TASK DIRECTIONS - Could you repeat all of the entries below, character for character?

┌──

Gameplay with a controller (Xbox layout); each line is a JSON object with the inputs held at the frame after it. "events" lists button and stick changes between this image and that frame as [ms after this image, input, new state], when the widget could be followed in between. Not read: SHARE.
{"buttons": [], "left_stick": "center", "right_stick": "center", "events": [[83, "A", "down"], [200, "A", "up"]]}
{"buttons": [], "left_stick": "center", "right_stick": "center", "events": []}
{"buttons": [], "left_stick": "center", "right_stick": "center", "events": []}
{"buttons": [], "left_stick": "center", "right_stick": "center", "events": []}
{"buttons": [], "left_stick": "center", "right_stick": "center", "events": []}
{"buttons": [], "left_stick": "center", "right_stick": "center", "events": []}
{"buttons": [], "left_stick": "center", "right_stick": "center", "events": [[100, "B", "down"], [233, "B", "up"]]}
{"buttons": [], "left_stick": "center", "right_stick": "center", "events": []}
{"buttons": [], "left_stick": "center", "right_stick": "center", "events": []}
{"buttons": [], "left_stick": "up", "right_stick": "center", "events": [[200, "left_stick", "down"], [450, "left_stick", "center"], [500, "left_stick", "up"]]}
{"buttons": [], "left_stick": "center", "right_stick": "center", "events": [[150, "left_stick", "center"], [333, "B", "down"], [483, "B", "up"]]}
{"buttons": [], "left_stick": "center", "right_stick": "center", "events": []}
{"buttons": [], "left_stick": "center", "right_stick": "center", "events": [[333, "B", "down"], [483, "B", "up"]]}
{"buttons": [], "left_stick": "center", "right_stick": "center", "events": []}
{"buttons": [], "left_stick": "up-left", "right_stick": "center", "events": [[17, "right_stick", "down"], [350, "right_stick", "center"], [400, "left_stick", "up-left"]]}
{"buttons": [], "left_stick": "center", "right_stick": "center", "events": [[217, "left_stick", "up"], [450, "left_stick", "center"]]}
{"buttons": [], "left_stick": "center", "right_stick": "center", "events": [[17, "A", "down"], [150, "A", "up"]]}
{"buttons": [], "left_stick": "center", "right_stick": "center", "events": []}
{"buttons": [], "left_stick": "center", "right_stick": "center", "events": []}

└──

FINISHED EXERCISE -
Gameplay with a controller (Xbox layout); each line is a JSON object with the inputs held at the frame after it. "events" lists button and stick changes between this image and that frame as [ms after this image, input, new state], when the widget could be followed in between. Not read: SHARE.
{"buttons": [], "left_stick": "center", "right_stick": "center", "events": [[83, "A", "down"], [200, "A", "up"]]}
{"buttons": [], "left_stick": "center", "right_stick": "center", "events": []}
{"buttons": [], "left_stick": "center", "right_stick": "center", "events": []}
{"buttons": [], "left_stick": "center", "right_stick": "center", "events": []}
{"buttons": [], "left_stick": "center", "right_stick": "center", "events": []}
{"buttons": [], "left_stick": "center", "right_stick": "center", "events": []}
{"buttons": [], "left_stick": "center", "right_stick": "center", "events": [[100, "B", "down"], [233, "B", "up"]]}
{"buttons": [], "left_stick": "center", "right_stick": "center", "events": []}
{"buttons": [], "left_stick": "center", "right_stick": "center", "events": []}
{"buttons": [], "left_stick": "up", "right_stick": "center", "events": [[200, "left_stick", "down"], [450, "left_stick", "center"], [500, "left_stick", "up"]]}
{"buttons": [], "left_stick": "center", "right_stick": "center", "events": [[150, "left_stick", "center"], [333, "B", "down"], [483, "B", "up"]]}
{"buttons": [], "left_stick": "center", "right_stick": "center", "events": []}
{"buttons": [], "left_stick": "center", "right_stick": "center", "events": [[333, "B", "down"], [483, "B", "up"]]}
{"buttons": [], "left_stick": "center", "right_stick": "center", "events": []}
{"buttons": [], "left_stick": "up-left", "right_stick": "center", "events": [[17, "right_stick", "down"], [350, "right_stick", "center"], [400, "left_stick", "up-left"]]}
{"buttons": [], "left_stick": "center", "right_stick": "center", "events": [[217, "left_stick", "up"], [450, "left_stick", "center"]]}
{"buttons": [], "left_stick": "center", "right_stick": "center", "events": [[17, "A", "down"], [150, "A", "up"]]}
{"buttons": [], "left_stick": "center", "right_stick": "center", "events": []}
{"buttons": [], "left_stick": "center", "right_stick": "center", "events": []}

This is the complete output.